======== Supplied data

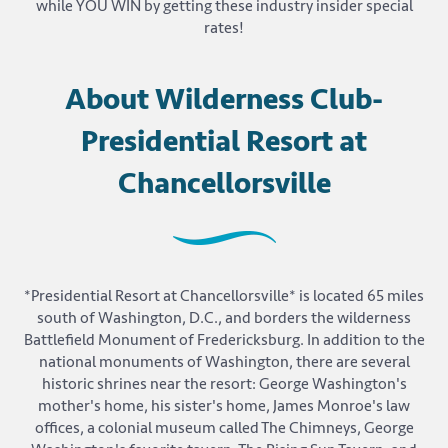
while YOU WIN by getting these industry insider special
rates!
About Wilderness Club-
Presidential Resort at
Chancellorsville
*Presidential Resort at Chancellorsville* is located 65 miles
south of Washington, D.C., and borders the wilderness
Battlefield Monument of Fredericksburg. In addition to the
national monuments of Washington, there are several
historic shrines near the resort: George Washington's
mother's home, his sister's home, James Monroe's law
offices, a colonial museum called The Chimneys, George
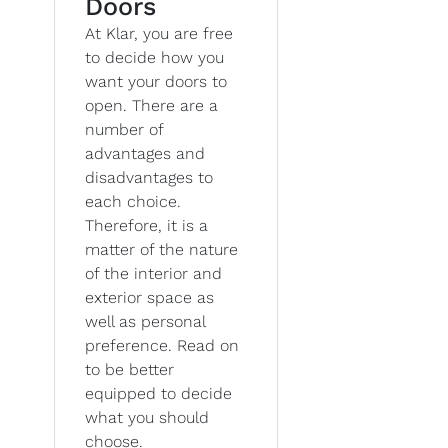
Doors
At Klar, you are free
to decide how you
want your doors to
open. There are a
number of
advantages and
disadvantages to
each choice.
Therefore, it is a
matter of the nature
of the interior and
exterior space as
well as personal
preference. Read on
to be better
equipped to decide
what you should
choose.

================

◆ Exercise objective: Reproduce, with no other lines, the one containing "exterior space as" and all lines after it through the end of the data above.

◆ Solved exercise:
exterior space as
well as personal
preference. Read on
to be better
equipped to decide
what you should
choose.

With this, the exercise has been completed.